▶ Data provided:
-- -- --

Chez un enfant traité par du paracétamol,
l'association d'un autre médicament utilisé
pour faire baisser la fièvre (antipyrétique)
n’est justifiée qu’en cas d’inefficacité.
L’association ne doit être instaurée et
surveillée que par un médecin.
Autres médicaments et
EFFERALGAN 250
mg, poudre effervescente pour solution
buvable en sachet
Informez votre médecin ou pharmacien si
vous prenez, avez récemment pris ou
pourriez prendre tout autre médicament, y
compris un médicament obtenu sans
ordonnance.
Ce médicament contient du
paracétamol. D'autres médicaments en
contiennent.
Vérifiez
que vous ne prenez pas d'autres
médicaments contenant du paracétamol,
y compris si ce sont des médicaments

-- -- --

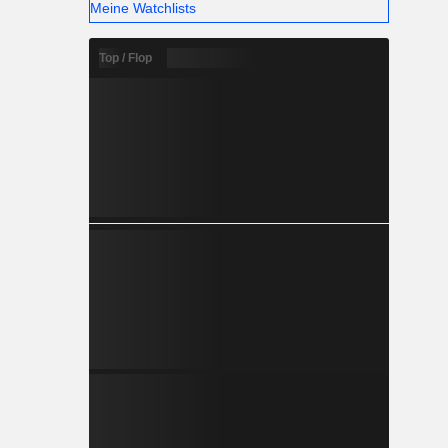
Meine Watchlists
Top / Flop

-- -- --

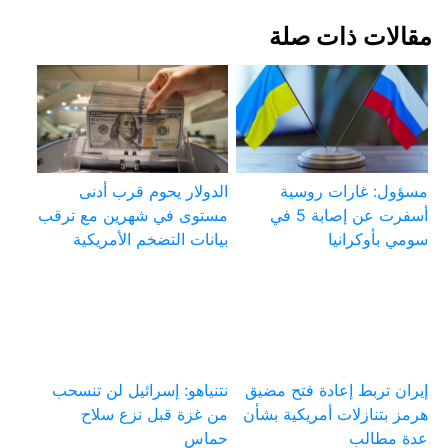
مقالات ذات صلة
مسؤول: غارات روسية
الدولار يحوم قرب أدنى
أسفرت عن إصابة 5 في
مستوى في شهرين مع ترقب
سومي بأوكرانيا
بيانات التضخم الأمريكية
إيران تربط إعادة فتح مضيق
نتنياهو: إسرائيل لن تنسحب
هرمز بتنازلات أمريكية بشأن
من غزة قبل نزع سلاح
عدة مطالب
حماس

-- -- --

▶ What is being asked:
From the records above, transcribe without alteration every line from the one with "Chez un enfant" to the one with "y compris si ce sont des médicaments", inclusive.

▶ Exercise result:
Chez un enfant traité par du paracétamol,
l'association d'un autre médicament utilisé
pour faire baisser la fièvre (antipyrétique)
n’est justifiée qu’en cas d’inefficacité.
L’association ne doit être instaurée et
surveillée que par un médecin.
Autres médicaments et
EFFERALGAN 250
mg, poudre effervescente pour solution
buvable en sachet
Informez votre médecin ou pharmacien si
vous prenez, avez récemment pris ou
pourriez prendre tout autre médicament, y
compris un médicament obtenu sans
ordonnance.
Ce médicament contient du
paracétamol. D'autres médicaments en
contiennent.
Vérifiez
que vous ne prenez pas d'autres
médicaments contenant du paracétamol,
y compris si ce sont des médicaments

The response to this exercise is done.